* _The problem_
Quote the lines below verbatim, omitting the pictures.
#### Data for this exercise ####
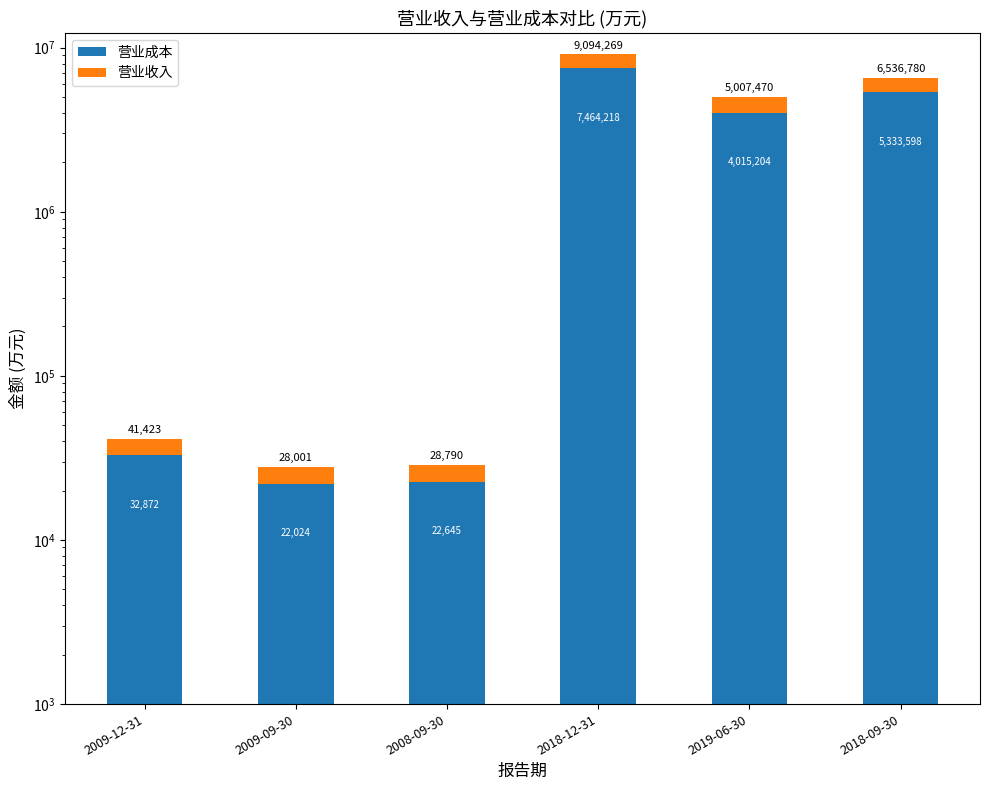

Does the chart contain any negative values?

No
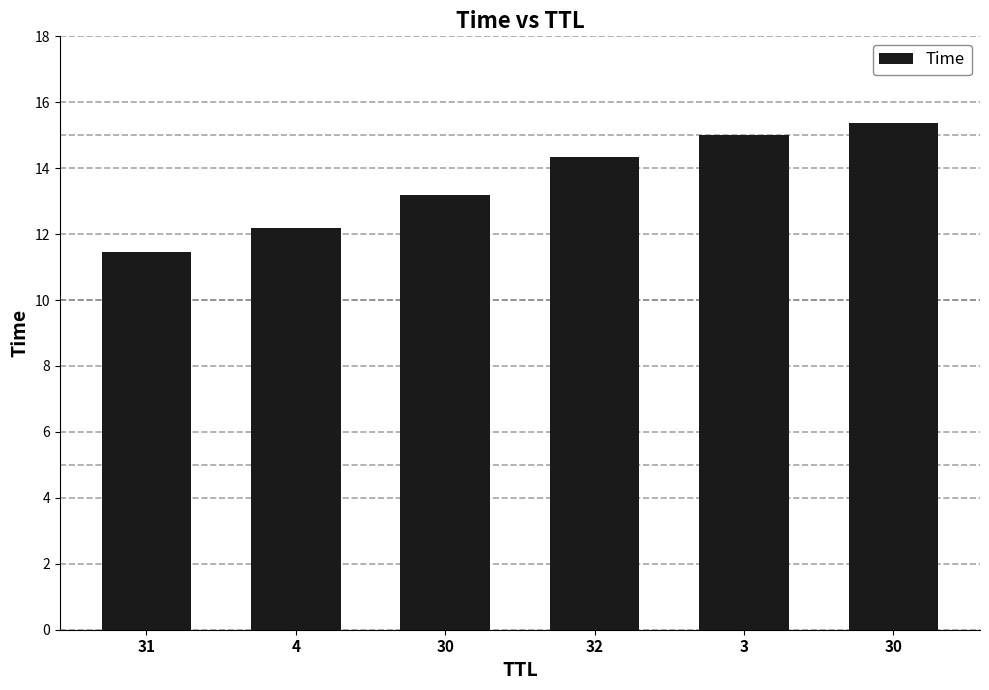

How many bars are there in total?

6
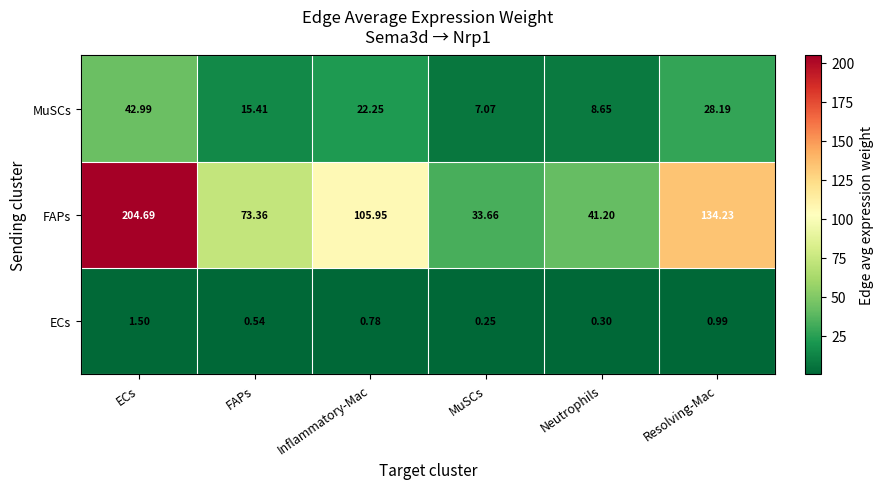

Which series changed the most between ECs and Resolving-Mac?

FAPs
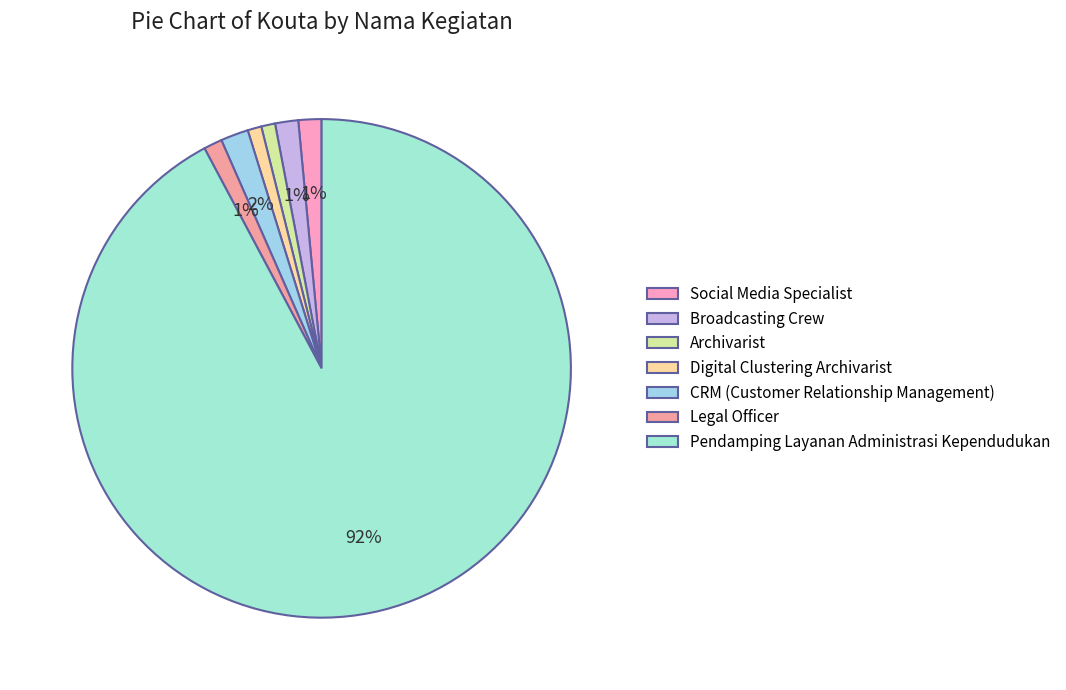

Is there any slice that represents more than half of the pie?

Yes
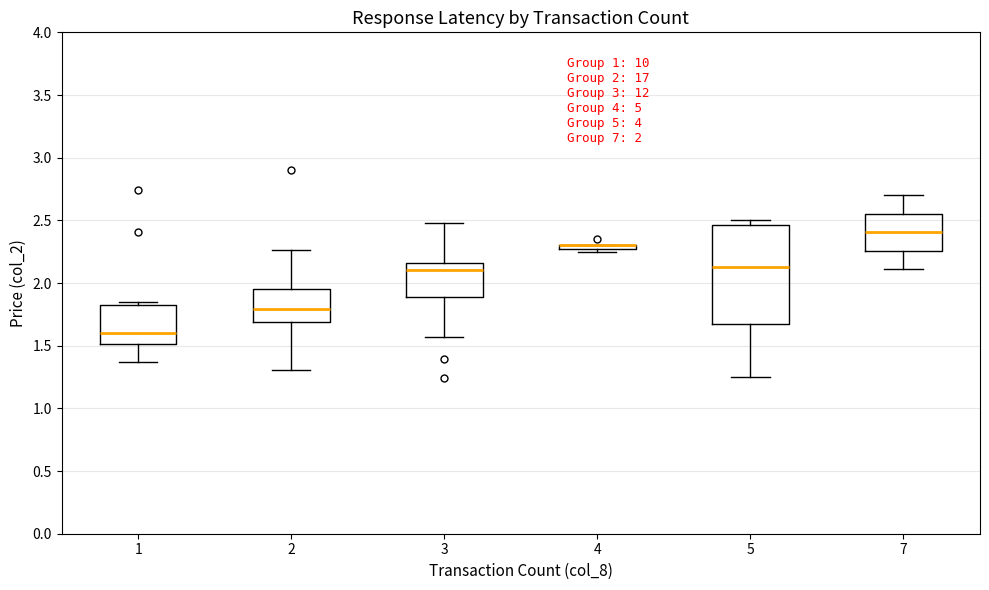

Comparing the boxes themselves (not the whiskers), which one is the tallest?

5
####
* _Expected output_
Does the chart contain any negative values?

No

How many bars are there in total?

6

Which series changed the most between ECs and Resolving-Mac?

FAPs

Is there any slice that represents more than half of the pie?

Yes

Comparing the boxes themselves (not the whiskers), which one is the tallest?

5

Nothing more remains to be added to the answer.